Australia will send an extra 450 soldiers to Afghanistan in response to an appeal from close ally the United States for more troops to combat Taliban militants, Prime Minister Kevin Rudd said today.

The 40 per cent increase in Australia's deployment to Afghanistan will include a small number of police, and is designed to help train Afghan security forces and secure presidential elections in August, Rudd said.

They would bring Australia's military contingent in the country to around 1,550, making it the largest contributor outside the NATO alliance.

"We must not allow Afghanistan to once again become the unimpeded training ground and operating base for global terrorist activity," Rudd told reporters in Canberra.
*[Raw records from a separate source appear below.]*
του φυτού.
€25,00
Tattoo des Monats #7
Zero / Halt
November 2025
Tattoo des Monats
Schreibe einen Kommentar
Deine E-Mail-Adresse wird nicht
Australia, a close Washington ally, was an original member of the U.S.-led coalition that arrived in Afghanistan in 2001 to oust the Taliban and al-Qa'ida fighters.

But with 10 Australian soldiers killed in Afghanistan since 2001, public support has begun to wane.

A new poll by the Australian National University found almost 7 out of ten respondents believed the West was losing the war in Afghanistan.

Australian forces, including special forces troops who hunt down Taliban insurgents, are based in Afghanistan's southern Uruzgan province, working alongside alongside Dutch troops on reconstruction projects.

Rudd's centre-left government has previously refused to consider sending extra soldiers as the fight against insurgents stalled, urging larger European nations like Germany to do more instead to combat the Taliban in the country's south.

But Australia changed its stance after talks on Afghanistan in the Hague in late March, and with Britain, France, Germany, Italy, Poland, Spain and Turkey all agreeing to send more troops.

Rudd said the extra troops for Afghanistan would help train a brigade of 3,300 Afghan troops, who would eventually take over responsibility for security in Uruzgan.

"At the core of our strategy is the plan for Afghans to take a greater role in their own security. They must be trained and prepared," Rudd said.

An infantry company of 120 soldiers would also be sent for eight months to help with security for the coming Afghan elections, while a team of civilian election officials would also be sent to help with the election in Uruzgan, he said.

A small team of police would also be sent to Afghanistan to help train Afghan police.